Track two is a coffee shop jazz combo underscoring a speak/sing/scat by Waits.  These types of songs became staples of Waits albums and are a lot of fun to witness live.  Having followed such a beautiful ballad, the listener is now pretty steeped in an album that is simultaneously traditional and avant garde.  With a stand up bass, brush drum set, and random horns, there is a lot of this album that draws from the jazz combos of the 40’s but the song forms, chord progressions and subject matter are far from standard.  I don’t know how he manages to be old and progressive at the same time but he does it with seeming effortlessness.

Every vocal performance on this album feels sad and heartfelt, regardless of the subject matter of the lyric or tone of the song and if you just close your eyes and listen to his voice as another instrument it can bring a tear to your eye.  Every bit as emotional and moving as Ray Charles but with the tonal accuracy of Louis Armstrong, I wish I could do anything as well as he emotes through music.

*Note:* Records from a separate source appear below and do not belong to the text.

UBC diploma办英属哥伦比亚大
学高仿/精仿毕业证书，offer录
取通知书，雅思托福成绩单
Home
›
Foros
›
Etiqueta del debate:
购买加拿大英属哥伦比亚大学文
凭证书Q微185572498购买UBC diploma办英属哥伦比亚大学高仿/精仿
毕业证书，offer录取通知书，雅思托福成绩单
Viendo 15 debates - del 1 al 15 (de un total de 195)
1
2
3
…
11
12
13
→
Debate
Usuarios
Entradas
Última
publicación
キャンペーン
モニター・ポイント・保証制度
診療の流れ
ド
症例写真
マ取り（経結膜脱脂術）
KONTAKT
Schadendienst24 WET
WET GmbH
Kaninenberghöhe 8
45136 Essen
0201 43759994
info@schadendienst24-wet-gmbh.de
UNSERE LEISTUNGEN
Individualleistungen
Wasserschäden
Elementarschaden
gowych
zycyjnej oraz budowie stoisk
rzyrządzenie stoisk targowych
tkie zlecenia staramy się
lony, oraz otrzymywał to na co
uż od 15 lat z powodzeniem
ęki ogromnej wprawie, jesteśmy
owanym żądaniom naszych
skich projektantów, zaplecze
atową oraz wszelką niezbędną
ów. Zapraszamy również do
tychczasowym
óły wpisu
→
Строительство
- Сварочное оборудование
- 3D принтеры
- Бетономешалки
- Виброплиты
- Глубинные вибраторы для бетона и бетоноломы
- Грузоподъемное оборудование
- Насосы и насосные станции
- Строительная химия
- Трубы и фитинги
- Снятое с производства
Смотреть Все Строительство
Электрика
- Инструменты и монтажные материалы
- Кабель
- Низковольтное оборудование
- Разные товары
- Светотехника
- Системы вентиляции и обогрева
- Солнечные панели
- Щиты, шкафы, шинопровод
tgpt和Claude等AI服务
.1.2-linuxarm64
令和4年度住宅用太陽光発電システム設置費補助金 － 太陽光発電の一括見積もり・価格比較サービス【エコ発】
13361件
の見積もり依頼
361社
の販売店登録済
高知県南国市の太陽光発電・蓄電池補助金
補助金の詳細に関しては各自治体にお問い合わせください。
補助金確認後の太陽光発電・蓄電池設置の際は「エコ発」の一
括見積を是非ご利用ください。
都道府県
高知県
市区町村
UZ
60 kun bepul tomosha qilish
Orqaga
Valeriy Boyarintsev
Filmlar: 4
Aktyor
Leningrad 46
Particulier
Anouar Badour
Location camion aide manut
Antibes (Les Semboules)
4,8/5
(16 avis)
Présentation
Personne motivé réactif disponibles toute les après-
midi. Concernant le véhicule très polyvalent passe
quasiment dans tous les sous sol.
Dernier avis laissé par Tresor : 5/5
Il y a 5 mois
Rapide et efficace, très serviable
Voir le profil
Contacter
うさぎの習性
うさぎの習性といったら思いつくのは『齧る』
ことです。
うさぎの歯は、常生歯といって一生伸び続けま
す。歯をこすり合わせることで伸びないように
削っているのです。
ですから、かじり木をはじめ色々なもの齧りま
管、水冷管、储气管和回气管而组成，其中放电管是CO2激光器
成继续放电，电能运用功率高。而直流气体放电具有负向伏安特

This album is a very mellow one, to say the least.  Waits hadn’t recorded with pots, pans and vibraphones just yet and his voice was still accessible to the novice listener at this point.  There are few albums that demand to be listened to while drinking cognac on a rainy night next to a dying fire in a dimly lit room on vinyl, actually, it’s probably only Tom Waits albums that make that demand but upon first listen you’ll know exactly what I mean.  This album, for me today, was the perfect listen.